Trotz des Fehlens klarer Regelungen gibt es ein paar hilfreiche Tipps, um sich die Geschlechter zu merken – doch auch hier gibt es Ausnahmen! Sie sind also keine Garantie.

Nomen, die überwiegend dem Maskulinum zugeteilt werden, sind beispielsweise männliche Personen und Tiere, Himmelsrichtungen, Jahreszeiten, Tage und Monate sowie Nomen auf die Endungen “-ich”, “-ig” und “-ling”.

Beispiele: der Junge, der Kater, der Norden, der Frühling, der Montag, der Mai, der Teppich, der Honig.
Beispiele für Ausnahmen: das Training, das Piercing

Nomen, die überwiegend dem Femininum zugeordnet werden, sind beispielsweise weibliche Personen und Tiere, Nomen mit den Endungen “-schaft”, “-tät”, “-ung”, “-ik”, “-ion”, “-heit”, “-keit”, “.ei”, “-kunft”, Bäume, Blumen und Früchte.

Beispiele: die Frau, die Hündin, die Mannschaft, die Identität, die Nahrung, die Politik, die Reflektion, die Besonnenheit, die Heiterkeit, die Detektei, die Auskunft, die Eiche, die Tulpe, die Apfelsine.
Beispiele für Ausnahmen: das Mädchen, der Spion, der Pfirsich

Viele Wörter, die dem Neutrum zugeteilt werden, sind solche mit den Endungen “-chen”, “-lein”, “-ment”, “-um”, Nomen für Kinder und junge Tiere, sowie Nomen, die aus Verben gemacht wurden.

Beispiele: das Mädchen, das Fräulein, das Kind, das Kalb, das Testament, das Museum, das Spielen
Beispiele für Ausnahmen: der Welpe, der Zement

Genera bei zusammengesetzten Nomen und bei Abkürzungen

Bei zusammengesetzten Nomen ist stets der letzte Wortteil ausschlaggebend, egal, wie lang das zusammengesetzte Nomen ist.

Beispiel 1: der Arbeitsplatz (die Arbeit, der Platz)
Beispiel 2: das Kunstmuseum (die Kunst, das Museum)
Beispiel 3: der Feuerwehrmannanzug (das Feuer, die Wehr/ Feuerwehr, der Mann/ Feuerwehrmann, der Anzug)

Werden Nomen abgekürzt, berührt dies das Geschlecht nicht.

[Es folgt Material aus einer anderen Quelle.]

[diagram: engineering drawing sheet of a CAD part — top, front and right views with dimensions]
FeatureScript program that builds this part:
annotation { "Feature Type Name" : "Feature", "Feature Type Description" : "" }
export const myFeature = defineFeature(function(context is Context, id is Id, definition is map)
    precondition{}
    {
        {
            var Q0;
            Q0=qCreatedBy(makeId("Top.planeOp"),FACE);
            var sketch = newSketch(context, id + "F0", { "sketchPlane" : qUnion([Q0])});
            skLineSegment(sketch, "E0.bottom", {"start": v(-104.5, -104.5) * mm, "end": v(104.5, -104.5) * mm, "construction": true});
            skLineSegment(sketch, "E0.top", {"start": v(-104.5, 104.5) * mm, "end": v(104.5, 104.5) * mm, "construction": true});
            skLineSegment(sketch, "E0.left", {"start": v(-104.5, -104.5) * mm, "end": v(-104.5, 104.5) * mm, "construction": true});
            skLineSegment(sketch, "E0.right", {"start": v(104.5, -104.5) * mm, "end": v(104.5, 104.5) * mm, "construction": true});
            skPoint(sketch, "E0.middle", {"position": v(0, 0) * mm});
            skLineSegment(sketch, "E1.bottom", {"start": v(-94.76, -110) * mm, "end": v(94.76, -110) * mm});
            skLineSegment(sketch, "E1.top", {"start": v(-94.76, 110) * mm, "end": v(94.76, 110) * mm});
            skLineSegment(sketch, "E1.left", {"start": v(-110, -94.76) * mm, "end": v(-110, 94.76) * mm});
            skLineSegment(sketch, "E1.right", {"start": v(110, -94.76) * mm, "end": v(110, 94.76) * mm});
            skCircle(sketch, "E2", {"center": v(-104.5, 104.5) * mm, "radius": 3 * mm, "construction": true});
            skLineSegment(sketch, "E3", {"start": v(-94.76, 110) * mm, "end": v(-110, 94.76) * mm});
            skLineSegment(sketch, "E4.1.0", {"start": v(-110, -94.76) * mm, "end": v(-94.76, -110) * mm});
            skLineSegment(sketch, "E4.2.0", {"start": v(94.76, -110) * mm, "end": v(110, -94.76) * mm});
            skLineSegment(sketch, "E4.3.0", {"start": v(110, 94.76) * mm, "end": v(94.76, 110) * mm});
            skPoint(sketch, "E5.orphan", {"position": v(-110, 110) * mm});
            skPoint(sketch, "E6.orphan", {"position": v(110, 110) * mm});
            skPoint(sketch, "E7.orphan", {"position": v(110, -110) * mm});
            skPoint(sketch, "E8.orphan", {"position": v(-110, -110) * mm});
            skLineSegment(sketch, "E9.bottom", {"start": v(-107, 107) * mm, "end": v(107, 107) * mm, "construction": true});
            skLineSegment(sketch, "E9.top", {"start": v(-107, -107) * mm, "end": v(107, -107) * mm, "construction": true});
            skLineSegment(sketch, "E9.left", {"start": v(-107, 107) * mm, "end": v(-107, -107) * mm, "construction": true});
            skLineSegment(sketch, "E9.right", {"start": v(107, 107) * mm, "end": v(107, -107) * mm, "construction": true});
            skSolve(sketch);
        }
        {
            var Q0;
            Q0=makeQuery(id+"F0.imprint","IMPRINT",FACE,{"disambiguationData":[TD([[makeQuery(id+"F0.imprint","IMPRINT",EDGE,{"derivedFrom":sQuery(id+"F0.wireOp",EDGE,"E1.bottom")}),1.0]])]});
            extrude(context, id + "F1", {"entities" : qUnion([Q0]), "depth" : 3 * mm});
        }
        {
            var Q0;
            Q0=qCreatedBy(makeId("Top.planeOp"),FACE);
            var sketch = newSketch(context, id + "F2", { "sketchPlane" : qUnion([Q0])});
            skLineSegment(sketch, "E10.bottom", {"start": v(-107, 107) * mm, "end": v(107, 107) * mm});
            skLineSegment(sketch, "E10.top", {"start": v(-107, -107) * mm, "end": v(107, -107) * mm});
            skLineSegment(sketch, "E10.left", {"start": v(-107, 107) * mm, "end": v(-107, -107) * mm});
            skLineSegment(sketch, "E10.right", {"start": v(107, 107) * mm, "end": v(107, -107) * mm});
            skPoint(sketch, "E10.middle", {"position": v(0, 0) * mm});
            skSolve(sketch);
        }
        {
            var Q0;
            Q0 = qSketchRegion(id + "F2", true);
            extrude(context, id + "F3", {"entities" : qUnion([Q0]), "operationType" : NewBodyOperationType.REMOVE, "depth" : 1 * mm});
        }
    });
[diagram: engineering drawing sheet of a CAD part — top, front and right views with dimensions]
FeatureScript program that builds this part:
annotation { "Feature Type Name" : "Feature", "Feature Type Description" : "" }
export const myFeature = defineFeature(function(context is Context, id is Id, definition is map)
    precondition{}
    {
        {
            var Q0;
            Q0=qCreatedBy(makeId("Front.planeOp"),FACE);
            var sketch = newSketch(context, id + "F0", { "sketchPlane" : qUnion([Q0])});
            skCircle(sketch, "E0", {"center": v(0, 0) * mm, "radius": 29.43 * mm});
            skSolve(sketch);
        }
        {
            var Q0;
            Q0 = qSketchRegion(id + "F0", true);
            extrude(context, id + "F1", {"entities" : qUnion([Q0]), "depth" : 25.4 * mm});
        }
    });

Der Artikel bleibt wie bei der Langform erhalten.

Beispiel 1: die Universität, die Uni
Beispiel 2: der Lastkraftwagen, der LKW

Gendern

Gendern bezeichnet geschlechtergerechte Sprache. Dabei liegt jedoch das biologische oder das soziale Geschlecht der angesprochenen Personen im Fokus und nicht das grammatische Geschlecht des Nomen. Da im Deutschen regelmäßig die männliche Form verwendet wird, wenn allgemein oder von einer Gruppe gesprochen wird, gibt es heutzutage mehrere Ansätze, alle Geschlechter anzusprechen.

Beispiel 1: Die Ärzte (rein männliche oder gemischte Gruppe)
Gegendert: Die Ärztinnen und Ärzte (um sowohl weibliche als auch männliche Personen anzusprechen)

Eine besonders weit verbreitete Form ist das sogenannte Gender-Sternchen *. Dieses Sternchen wird in die Mitte beider Varianten gesetzt, um so auch Personen, die sich weder als männlich noch als weiblich identifizieren, zu berücksichtigen.

Beispiel: Die Ärzt*innen

Gendern ist nicht unumstritten, verbreitet sich aber immer mehr. Dennoch ist es offiziell noch kein anerkannter Grammatikgriff.